The revolving door of Telstra's senior management team has finally slowed, with its $1.8 billion directory and publishing cash cow Sensis belatedly filling its long-standing CIO vacancy with an insider.
Acting Sensis CIO Chris Stevens will now take officially take IT reins, replacing Len Carver who departed unexpectedly in September last year.
Stevens, who previously worked at Westpac, has served with Sensis for about 18 months and was recruited by Carver soon after his own appointment in September 2003. Carver was formerly Visa Australia's head of IT.
Steven's appointment as CIO may go some way to soothe concerns among some market analysts that parent company Telstra had lost focus on Sensis following the sudden departure of Sensis CEO Andrew Day. Financial markets and the press savaged the telco after it was revealed Sensis had attempted to acquire newspaper publisher John Fairfax Holdings, proprietor of the Sydney Morning Herald and the Age.
Day's resignation came only weeks after Carver's, raising questions over Telstra's intended strategy for Sensis when Bruce Akhurst - Telstra's group managing director of wholesale, broadband and media divisions and general counsel - heaped the directory business onto his already-crowded plate. Day's departure was shortly followed in December 2004 by the now infamous sacking by bedside phone conference of Telstra CEO Ziggy Switkowski.
Switkowski was unable to personally attend his own dumping after contracting severe food poisoning at the Christmas party of a multinational IT vendor.

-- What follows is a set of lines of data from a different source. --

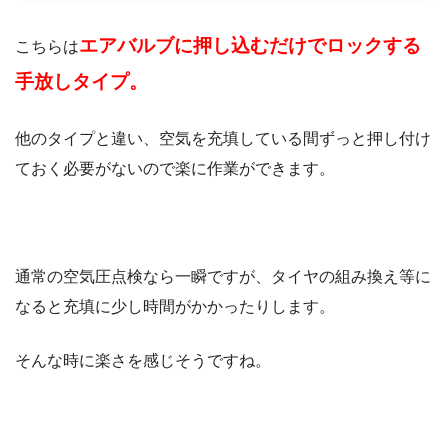
エアバルブに押し込むだけでロックする
こちらは
手放しタイプ。
他のタイプと違い、空気を充填している間ずっと押し付け
ておく必要がないので楽に作業ができます。
通常の空気圧点検なら一瞬ですが、タイヤの組み換え等に
なると充填に少し時間がかかったりします。
そんな時に楽さを感じそうですね。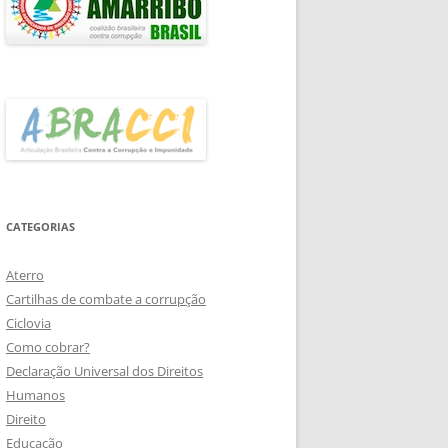
CATEGORIAS
Aterro
Cartilhas de combate a corrupção
Ciclovia
Como cobrar?
Declaração Universal dos Direitos
Humanos
Direito
Educação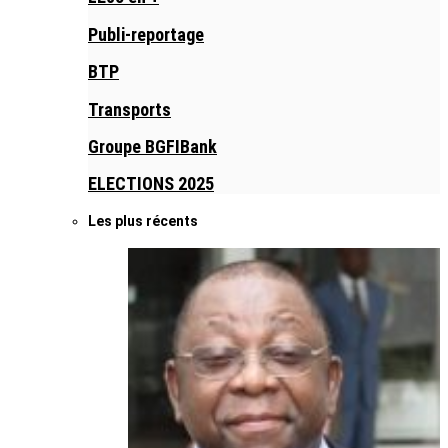
Publi-reportage
BTP
Transports
Groupe BGFIBank
ELECTIONS 2025
Les plus récents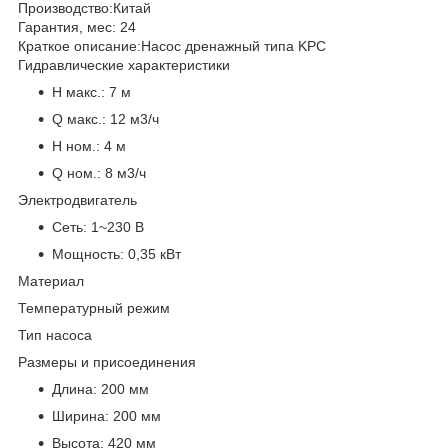
Производство:
Китай
Гарантия, мес:
24
Краткое описание:
Насос дренажный типа KPC
Гидравлические характеристики
H макс.:
7 м
Q макс.:
12 м3/ч
H ном.:
4 м
Q ном.:
8 м3/ч
Электродвигатель
Сеть:
1~230 В
Мощность:
0,35 кВт
Материал
Температурный режим
Тип насоса
Размеры и присоединения
Длина:
200 мм
Ширина:
200 мм
Высота:
420 мм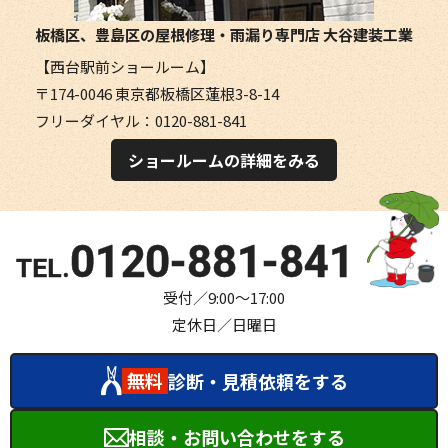
板橋区、豊島区の屋根修理・雨漏り専門店
大谷建装工業
【西台駅前ショールーム】
〒174-0046 東京都板橋区蓮根3-8-14
フリーダイヤル：0120-881-841
ショールームの詳細をみる
0120-881-841
受付／9:00～17:00
定休日／日曜日
無料
診断・見積依頼をする
相談・お問い合わせをする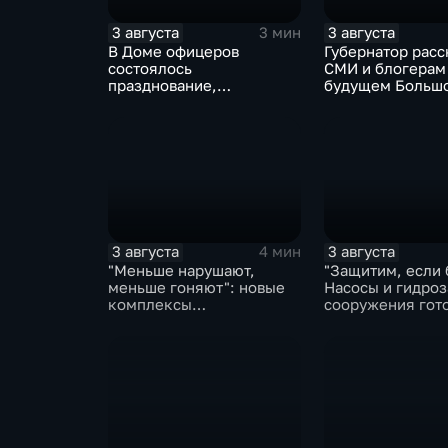
3 августа
3 августа
3 мин
В Доме офицеров
Губернатор расс
состоялось
СМИ и блогерам
празднование,
будущем Больш
приуроченное к 108-ой
Уссурийского ос
годовщине со дня
аэропорта Хурба
образования ВВО
3 августа
3 августа
4 мин
"Меньше нарушают,
"Защитим, если 
меньше гоняют": новые
Насосы и гидро
комплексы
сооружения гот
видеофиксации помогают
власти на случа
обнаружить нарушителей
ПДД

Sensis has proved keenly acquisitive over the last six months, its most recent purchase being Universal Publishers, best known for the UBD and Gregory's series of street directories, for an undisclosed sum. At the time of purchase, Universal's map-set already formed the cartographic backbone of Sensis' location services and search arm, WhereIs.
Telstra, meanwhile, continues to search for a replacement for Switkowski.